▶ _Pasaje_:
§ §
Para colmo su mujer se encontraba mal, y aquella enfermedad no daba síntomas de remitir, pese a las pócimas y reposo que Martinón le ofrecía. El buen hombre, desesperado, había probado todos los remedios que conocía, y para colmo la nieve impedía moverse para buscar ayuda en los pueblos más cercanos. Durísima la vida de aquellas gentes, fiando su salud, solo a su resistencia a las enfermedades, y a la suerte.
Al final, la vida de su querida compañera se extinguió, y aquel hombre quedó solo con su pena y la soledad, en medio de aquel terrible silencio de la majada de Llué.

Caserio de Llué, sobre 1900

La empinada cuesta que conducía al collado de Lleces, era dura, aún en condiciones normales, con nieve era una empresa casi imposible ascender  el cuerpo de su esposa para darle sepultura en la aldea de Tolivia. Ella, yacía inmóvil en la humilde alcoba de la pobre cabaña donde desarrollaban sus quehaceres, su vida no pudo apenas compartirla con aquel hombre que escogió por esposo. La tristeza de Martinón era infinita, pero ahora lo que tenía que hacer era conservar el cuerpo de su mujer, hasta que le fuera posible enterrarla en el cementerio de Tolivia, cuando la nieve y el temporal lo permitiera.
§ §
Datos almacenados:
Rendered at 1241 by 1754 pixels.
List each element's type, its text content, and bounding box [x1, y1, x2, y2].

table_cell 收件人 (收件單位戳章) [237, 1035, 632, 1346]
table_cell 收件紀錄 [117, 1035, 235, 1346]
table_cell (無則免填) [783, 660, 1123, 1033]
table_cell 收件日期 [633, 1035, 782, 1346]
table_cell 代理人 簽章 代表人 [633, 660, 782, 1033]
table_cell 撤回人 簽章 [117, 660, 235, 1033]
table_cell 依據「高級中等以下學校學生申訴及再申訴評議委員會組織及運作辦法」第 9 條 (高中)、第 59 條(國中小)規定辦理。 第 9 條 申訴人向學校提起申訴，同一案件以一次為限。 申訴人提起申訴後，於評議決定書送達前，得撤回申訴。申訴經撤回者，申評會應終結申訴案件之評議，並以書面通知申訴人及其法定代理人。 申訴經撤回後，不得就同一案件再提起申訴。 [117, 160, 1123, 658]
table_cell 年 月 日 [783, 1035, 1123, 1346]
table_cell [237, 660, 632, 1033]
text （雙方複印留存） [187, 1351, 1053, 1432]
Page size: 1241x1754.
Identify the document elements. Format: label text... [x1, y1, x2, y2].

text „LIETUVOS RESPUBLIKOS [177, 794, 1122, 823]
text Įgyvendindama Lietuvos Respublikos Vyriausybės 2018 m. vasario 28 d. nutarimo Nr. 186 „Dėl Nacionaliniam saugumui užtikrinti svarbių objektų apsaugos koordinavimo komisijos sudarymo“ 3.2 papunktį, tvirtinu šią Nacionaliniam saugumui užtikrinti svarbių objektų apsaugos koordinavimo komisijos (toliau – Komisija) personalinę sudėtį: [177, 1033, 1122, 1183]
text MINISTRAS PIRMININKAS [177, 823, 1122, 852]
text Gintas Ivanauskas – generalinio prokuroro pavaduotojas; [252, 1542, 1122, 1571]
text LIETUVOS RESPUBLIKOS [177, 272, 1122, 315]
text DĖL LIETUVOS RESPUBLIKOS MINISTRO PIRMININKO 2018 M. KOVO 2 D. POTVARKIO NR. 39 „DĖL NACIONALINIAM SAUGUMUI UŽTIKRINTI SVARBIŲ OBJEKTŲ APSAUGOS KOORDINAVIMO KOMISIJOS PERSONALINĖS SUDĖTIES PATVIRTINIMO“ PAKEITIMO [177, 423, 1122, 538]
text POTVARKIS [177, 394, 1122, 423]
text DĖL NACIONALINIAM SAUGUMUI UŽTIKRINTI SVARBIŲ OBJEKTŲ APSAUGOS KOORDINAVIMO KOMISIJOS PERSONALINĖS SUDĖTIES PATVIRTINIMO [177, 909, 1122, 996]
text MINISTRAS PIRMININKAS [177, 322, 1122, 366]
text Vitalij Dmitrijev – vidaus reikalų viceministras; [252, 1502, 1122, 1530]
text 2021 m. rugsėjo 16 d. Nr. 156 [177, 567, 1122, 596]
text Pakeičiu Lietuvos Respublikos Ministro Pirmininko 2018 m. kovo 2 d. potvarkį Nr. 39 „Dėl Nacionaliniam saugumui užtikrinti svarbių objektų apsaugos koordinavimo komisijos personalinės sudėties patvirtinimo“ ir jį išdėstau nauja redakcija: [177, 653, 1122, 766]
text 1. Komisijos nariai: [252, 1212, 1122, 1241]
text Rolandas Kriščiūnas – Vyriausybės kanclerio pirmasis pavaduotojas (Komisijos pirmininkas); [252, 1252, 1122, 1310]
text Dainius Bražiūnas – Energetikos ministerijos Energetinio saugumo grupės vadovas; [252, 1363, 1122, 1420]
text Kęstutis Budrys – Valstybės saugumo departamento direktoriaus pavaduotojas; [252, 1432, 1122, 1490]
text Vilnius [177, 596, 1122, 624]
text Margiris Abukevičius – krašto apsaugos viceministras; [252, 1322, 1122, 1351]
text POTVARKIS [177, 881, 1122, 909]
§ §
▶ _Objetivo del ejercicio_: Prosigue el relato sobre Martinón y la muerte de su mujer en la majada de Llué a partir de su última oración.

▶ _Respuesta_:
Cogió una pala, y bajo el fresno que tenia junto a la cabaña, excavó un hueco, donde cogiera el cadáver de su esposa, luego lo cubrió con un montón de nieve, de forma que el frío mantuviera aquel ser sin descomponerse.
La noche enseguida cubrió de negrura la majada, y Martín atrancó la puerta y se dispuso a acostarse después de haber comido algo  para acallar el hambre que su cuerpo le reclamaba.
Pronto, solo se oía el viento correr libremente por el anfiteatro de Llué. La tormenta de nieve parecía que había cesado por el momento. De repente un aullido rasgo el silencio, y este fue contestado por varios, que pronto inundaron aquel escenario. La realidad era terrible, y solo un hombre de aquel temple, la encajaba sin desmoronarse de miedo. No había nadie más que él y los lobos, en aquel pequeño espacio. Abrió la puerta de la cabaña, y la luna bañaba una escena sobrecogedora. Alrededor de la tumba que había excavado para enterrar a su esposa, cuatro lobos intentaban apartar la nieve con sus patas, para alcanzar el cuerpo de la mujer. Cogió la vieja escopeta, y apuntando casi a ciegas detono un disparo que puso en fuga a los animales, luego procedió a desenterrar el cuerpo de su mujer e introducirlo en casa, depositándolo a lo largo del escaño. Tenía que subirlo como fuera a Tolivia y darle sepultura en el cementerio.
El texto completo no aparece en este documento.